Task objective:
Using the excerpt on industry announcements, answer each question:
(a) At which user conference did HPE announce its GreenLake advances?
(b) What Annualized Revenue Run-Rate did HPE report for Q2 2022?
(c) What is Hexagon's new platform called, and in what city was it introduced?

Excerpt to read:
From the press release:

The latest version of ThinkIQ Vision now has out-of-the-box abilities to detect and digitize dozens of common manufacturing events including:

  • Vehicle activities in receiving and shipping
  • Material movements and presence
  • Anonymous People presence and activity
  • Machine state and physical events
  • Andon light status
  • Safety violations
  • Values from legacy analog and disconnected digital displays
  • Values from stand-alone displays

HPE Announces GreenLake Modern Private Cloud and New Cloud Services

Hewlett Packard Enterprise (HPE) announced advances to its GreenLake flagship Software-as-a-Service platform at its Discover 2022 user conference. Below are the update summaries:

  • Unified experience across edge to cloud 
  • Deepens security 
  • Extends developer tools 
  • Strengthens capabilities to run workloads at scale
  • Transformed and modern private cloud experience with automated, flexible, scalable pay-as-you-go private cloud for traditional and cloud-native workloads
  • Eight new cloud services including backup and recovery, block storage, compute operations management, data fabric, disaster recovery, hyperconverged infrastructure, as well as industry-vertical cloud services for customer engagement and payments

“Three years ago, at HPE Discover, HPE committed to delivering our entire portfolio as a service by 2022,” said Antonio Neri, president and CEO, HPE. “Today, I am proud to say that not only have we delivered on that commitment, we have become a new company. HPE GreenLake has emerged as the go-to destination for hybrid cloud, and our industry-leading catalog of cloud services enables organizations to drive data-first modernization for all their workloads, across edge to cloud. The innovations unveiled today further build on our vision to provide the market with an unmatched platform to spur innovation and drive transformation.”

You have to give Neri credit. I was in the crowd three years ago when he made this audacious commitment to turn the entire company in a new direction. Not only has that goal been accomplished, but also customers have accepted it. The results reported have been outstanding.

In Q2 2022, HPE reported Annualized Revenue Run-Rate (ARR) of $829 million and triple digit as-a-service orders growth for the third consecutive quarter.

Platform Connects Siloed Engineering

Current trends in software product management mandate new platforms to bring disparate applications together into some semblance of coherence. A few years back the term was “breaking down silos.” That term continues to pop up at times. As well as collaboration and cross-functional.

If any readers of this blog including the tens of thousands in Europe and Asia are still struggling with silos or figuring out how to get people to work together, you’re behind. Get with it. Astute managers have figured out how to get IT and OT to work together for several years.

I say this as context for another reason companies construct these platforms—acquisitions. Hexagon has filled its shopping cart recently with many companies. It is now up to management to find a way to bring coherence to the portfolio. Hexagon’s solution introduced at it’s user conference in Las Vegas in June is dubbed Nexus.

• The platform will connect people, technology, and data across the design, production and manufacturing workflow

• It will empower cross-functional teams with the insights to collaborate instinctively in real time

• Cloud-based technologies, applications, and solutions accelerate new product development

I think cloud-based is the key. Open APIs and cloud technologies such as modern databases enable a new generation of software solutions for customers.

Hexagon’s Manufacturing Intelligence division has announced an open platform for smart manufacturing, Nexus, which will revolutionise how technology professionals collaborate and innovate.

Nexus is the foundation for Hexagon’s new solution offerings in the smart manufacturing space going forward. Today, it is capable of leveraging Hexagon data sources from across the portfolio. Visualisations and data management solutions such as HxGN Metrology Reporting and MaterialCenter have been built as cloud-native connected applications, and will be connected through Nexus.

Study material:
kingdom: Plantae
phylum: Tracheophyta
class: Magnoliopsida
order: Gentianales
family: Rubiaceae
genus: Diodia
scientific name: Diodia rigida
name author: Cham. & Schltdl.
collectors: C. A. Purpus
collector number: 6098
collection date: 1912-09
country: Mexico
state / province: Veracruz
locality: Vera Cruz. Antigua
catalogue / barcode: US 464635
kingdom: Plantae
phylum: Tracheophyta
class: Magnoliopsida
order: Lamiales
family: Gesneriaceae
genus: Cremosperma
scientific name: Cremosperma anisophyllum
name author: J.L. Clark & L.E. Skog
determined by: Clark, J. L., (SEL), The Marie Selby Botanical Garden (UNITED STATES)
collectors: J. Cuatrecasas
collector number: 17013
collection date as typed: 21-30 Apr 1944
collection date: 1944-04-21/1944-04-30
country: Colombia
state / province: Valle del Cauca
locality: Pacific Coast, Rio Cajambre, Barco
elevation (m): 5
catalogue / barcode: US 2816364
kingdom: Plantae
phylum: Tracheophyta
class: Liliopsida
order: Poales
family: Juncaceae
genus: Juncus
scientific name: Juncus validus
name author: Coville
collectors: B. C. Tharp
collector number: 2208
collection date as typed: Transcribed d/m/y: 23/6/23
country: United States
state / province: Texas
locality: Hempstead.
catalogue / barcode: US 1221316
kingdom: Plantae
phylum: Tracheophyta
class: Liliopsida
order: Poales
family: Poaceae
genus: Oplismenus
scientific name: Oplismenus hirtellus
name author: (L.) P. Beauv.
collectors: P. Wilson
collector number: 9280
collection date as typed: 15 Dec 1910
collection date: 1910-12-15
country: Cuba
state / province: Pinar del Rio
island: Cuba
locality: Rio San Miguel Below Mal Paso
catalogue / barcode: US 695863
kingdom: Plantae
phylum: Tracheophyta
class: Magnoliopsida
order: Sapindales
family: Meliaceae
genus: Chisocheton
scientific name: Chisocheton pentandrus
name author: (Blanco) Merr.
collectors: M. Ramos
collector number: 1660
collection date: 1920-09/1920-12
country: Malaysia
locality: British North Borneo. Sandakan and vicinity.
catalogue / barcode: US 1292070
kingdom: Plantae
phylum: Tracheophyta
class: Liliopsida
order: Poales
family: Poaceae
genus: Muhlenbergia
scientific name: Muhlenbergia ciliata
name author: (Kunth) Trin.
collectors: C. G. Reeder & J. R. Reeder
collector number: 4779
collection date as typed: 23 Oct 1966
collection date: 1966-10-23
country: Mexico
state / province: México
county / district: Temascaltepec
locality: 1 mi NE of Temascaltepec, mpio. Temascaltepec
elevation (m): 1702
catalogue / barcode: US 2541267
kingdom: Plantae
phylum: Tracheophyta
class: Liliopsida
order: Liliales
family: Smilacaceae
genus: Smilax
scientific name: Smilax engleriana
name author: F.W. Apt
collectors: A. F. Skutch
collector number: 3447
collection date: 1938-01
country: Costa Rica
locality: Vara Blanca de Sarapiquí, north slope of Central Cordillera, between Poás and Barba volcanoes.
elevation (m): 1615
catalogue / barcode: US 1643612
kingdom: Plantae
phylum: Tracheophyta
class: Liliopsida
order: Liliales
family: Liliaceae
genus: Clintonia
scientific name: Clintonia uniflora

Task solution:
(a) Discover 2022
(b) $829 million
(c) Nexus, introduced in Las Vegas